Wednesday, January 04, 2006

A criação

Volto às histórias planas. De vez em quando tiro-as do bolso onde a mão envergonhada as tinha espalmado, limpo-lhes o pó da espera e acrescento-lhes palavras. O segredo são sempre as palavras, que levedam no interior das mãos e depois passam em voo para o coração das coisas. Ou é ao contrário?
Mas dizia que volto sempre às histórias de passados. Não confio em magias e as escritas do momento são coisas a correr sem que o sabor se fixe, embora possam conter o essencial sendo ele matéria de alívio.
Histórias planas dobram-se por terem a dimensão de coisa mal começada. Há que eliminar os adjectivos que as desqualificam e criar estranhamentos que prendam olhos mais distraídos. Coisa de labor. E se o adjectivo ganhar gumes sem se mostrar aos olhos diremos que o contrato foi celebrado suspendendo-se a descrença. Depois é colorir as personagens de verosimilhança e tornar reais os subterfúgios. Mesmo com subversões.
Se voltar sempre às histórias planas e as encher de palavras como se fossem coisas plásticas criarei fingimentos sérios e neles serei lida como se fosse eu.
Não há, pois, real nas palavras que levedaram e enformaram os planos rasos.
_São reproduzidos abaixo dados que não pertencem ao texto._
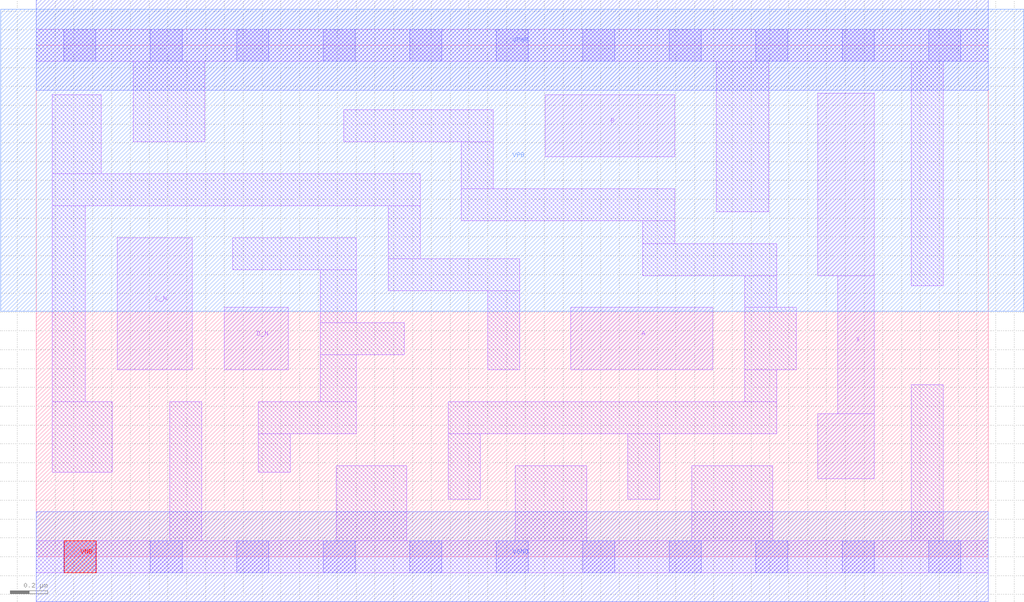
<source format=lef>
# Copyright 2020 The SkyWater PDK Authors
#
# Licensed under the Apache License, Version 2.0 (the "License");
# you may not use this file except in compliance with the License.
# You may obtain a copy of the License at
#
#     https://www.apache.org/licenses/LICENSE-2.0
#
# Unless required by applicable law or agreed to in writing, software
# distributed under the License is distributed on an "AS IS" BASIS,
# WITHOUT WARRANTIES OR CONDITIONS OF ANY KIND, either express or implied.
# See the License for the specific language governing permissions and
# limitations under the License.
#
# SPDX-License-Identifier: Apache-2.0

VERSION 5.7 ;
  NOWIREEXTENSIONATPIN ON ;
  DIVIDERCHAR "/" ;
  BUSBITCHARS "[]" ;
PROPERTYDEFINITIONS
  MACRO maskLayoutSubType STRING ;
  MACRO prCellType STRING ;
  MACRO originalViewName STRING ;
END PROPERTYDEFINITIONS
MACRO sky130_fd_sc_hdll__or4bb_2
  CLASS CORE ;
  FOREIGN sky130_fd_sc_hdll__or4bb_2 ;
  ORIGIN  0.000000  0.000000 ;
  SIZE  5.060000 BY  2.720000 ;
  SYMMETRY X Y R90 ;
  SITE unithd ;
  PIN A
    ANTENNAGATEAREA  0.138600 ;
    DIRECTION INPUT ;
    USE SIGNAL ;
    PORT
      LAYER li1 ;
        RECT 2.840000 0.995000 3.595000 1.325000 ;
    END
  END A
  PIN B
    ANTENNAGATEAREA  0.138600 ;
    DIRECTION INPUT ;
    USE SIGNAL ;
    PORT
      LAYER li1 ;
        RECT 2.705000 2.125000 3.395000 2.455000 ;
    END
  END B
  PIN C_N
    ANTENNAGATEAREA  0.138600 ;
    DIRECTION INPUT ;
    USE SIGNAL ;
    PORT
      LAYER li1 ;
        RECT 0.430000 0.995000 0.830000 1.695000 ;
    END
  END C_N
  PIN D_N
    ANTENNAGATEAREA  0.138600 ;
    DIRECTION INPUT ;
    USE SIGNAL ;
    PORT
      LAYER li1 ;
        RECT 1.000000 0.995000 1.340000 1.325000 ;
    END
  END D_N
  PIN VGND
    ANTENNADIFFAREA  0.812100 ;
    DIRECTION INOUT ;
    USE SIGNAL ;
    PORT
      LAYER met1 ;
        RECT 0.000000 -0.240000 5.060000 0.240000 ;
    END
  END VGND
  PIN VNB
    PORT
      LAYER pwell ;
        RECT 0.150000 -0.085000 0.320000 0.085000 ;
    END
  END VNB
  PIN VPB
    PORT
      LAYER nwell ;
        RECT -0.190000 1.305000 5.250000 2.910000 ;
    END
  END VPB
  PIN VPWR
    ANTENNADIFFAREA  0.859325 ;
    DIRECTION INOUT ;
    USE SIGNAL ;
    PORT
      LAYER met1 ;
        RECT 0.000000 2.480000 5.060000 2.960000 ;
    END
  END VPWR
  PIN X
    ANTENNADIFFAREA  0.498000 ;
    DIRECTION OUTPUT ;
    USE SIGNAL ;
    PORT
      LAYER li1 ;
        RECT 4.155000 0.415000 4.455000 0.760000 ;
        RECT 4.155000 1.495000 4.455000 2.465000 ;
        RECT 4.260000 0.760000 4.455000 1.495000 ;
    END
  END X
  OBS
    LAYER li1 ;
      RECT 0.000000 -0.085000 5.060000 0.085000 ;
      RECT 0.000000  2.635000 5.060000 2.805000 ;
      RECT 0.085000  0.450000 0.405000 0.825000 ;
      RECT 0.085000  0.825000 0.260000 1.865000 ;
      RECT 0.085000  1.865000 2.040000 2.035000 ;
      RECT 0.085000  2.035000 0.345000 2.455000 ;
      RECT 0.515000  2.205000 0.895000 2.635000 ;
      RECT 0.710000  0.085000 0.880000 0.825000 ;
      RECT 1.045000  1.525000 1.700000 1.695000 ;
      RECT 1.180000  0.450000 1.350000 0.655000 ;
      RECT 1.180000  0.655000 1.700000 0.825000 ;
      RECT 1.510000  0.825000 1.700000 1.075000 ;
      RECT 1.510000  1.075000 1.955000 1.245000 ;
      RECT 1.510000  1.245000 1.700000 1.525000 ;
      RECT 1.595000  0.085000 1.970000 0.485000 ;
      RECT 1.635000  2.205000 2.430000 2.375000 ;
      RECT 1.870000  1.415000 2.570000 1.585000 ;
      RECT 1.870000  1.585000 2.040000 1.865000 ;
      RECT 2.190000  0.305000 2.360000 0.655000 ;
      RECT 2.190000  0.655000 3.935000 0.825000 ;
      RECT 2.260000  1.785000 3.395000 1.955000 ;
      RECT 2.260000  1.955000 2.430000 2.205000 ;
      RECT 2.400000  0.995000 2.570000 1.415000 ;
      RECT 2.545000  0.085000 2.925000 0.485000 ;
      RECT 3.145000  0.305000 3.315000 0.655000 ;
      RECT 3.225000  1.495000 3.935000 1.665000 ;
      RECT 3.225000  1.665000 3.395000 1.785000 ;
      RECT 3.485000  0.085000 3.915000 0.485000 ;
      RECT 3.615000  1.835000 3.895000 2.635000 ;
      RECT 3.765000  0.825000 3.935000 0.995000 ;
      RECT 3.765000  0.995000 4.040000 1.325000 ;
      RECT 3.765000  1.325000 3.935000 1.495000 ;
      RECT 4.650000  0.085000 4.820000 0.915000 ;
      RECT 4.650000  1.440000 4.820000 2.635000 ;
    LAYER mcon ;
      RECT 0.145000 -0.085000 0.315000 0.085000 ;
      RECT 0.145000  2.635000 0.315000 2.805000 ;
      RECT 0.605000 -0.085000 0.775000 0.085000 ;
      RECT 0.605000  2.635000 0.775000 2.805000 ;
      RECT 1.065000 -0.085000 1.235000 0.085000 ;
      RECT 1.065000  2.635000 1.235000 2.805000 ;
      RECT 1.525000 -0.085000 1.695000 0.085000 ;
      RECT 1.525000  2.635000 1.695000 2.805000 ;
      RECT 1.985000 -0.085000 2.155000 0.085000 ;
      RECT 1.985000  2.635000 2.155000 2.805000 ;
      RECT 2.445000 -0.085000 2.615000 0.085000 ;
      RECT 2.445000  2.635000 2.615000 2.805000 ;
      RECT 2.905000 -0.085000 3.075000 0.085000 ;
      RECT 2.905000  2.635000 3.075000 2.805000 ;
      RECT 3.365000 -0.085000 3.535000 0.085000 ;
      RECT 3.365000  2.635000 3.535000 2.805000 ;
      RECT 3.825000 -0.085000 3.995000 0.085000 ;
      RECT 3.825000  2.635000 3.995000 2.805000 ;
      RECT 4.285000 -0.085000 4.455000 0.085000 ;
      RECT 4.285000  2.635000 4.455000 2.805000 ;
      RECT 4.745000 -0.085000 4.915000 0.085000 ;
      RECT 4.745000  2.635000 4.915000 2.805000 ;
  END
  PROPERTY maskLayoutSubType "abstract" ;
  PROPERTY prCellType "standard" ;
  PROPERTY originalViewName "layout" ;
END sky130_fd_sc_hdll__or4bb_2
END LIBRARY

</source>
Porém, há que dizer as coisas como as sabemos

2 comments:

mfc said...

Vivemos o presente à luz de memórias envenenadas. Afastem-se essas memórias e o veneno... que é sempre tentador!

Maria do Rosário Sousa Fardilha said...

mas aqui, neste espaço virtual, dou lugar à palavra imediata, às que descem quase sem dar por isso para as pontas dos dedos. vão buscar estilo e conteúdos com idade para já terem sido rebuscados umas quantas vezes, mas arrisca-se sempre. arrisca-se a imediata imperfeição.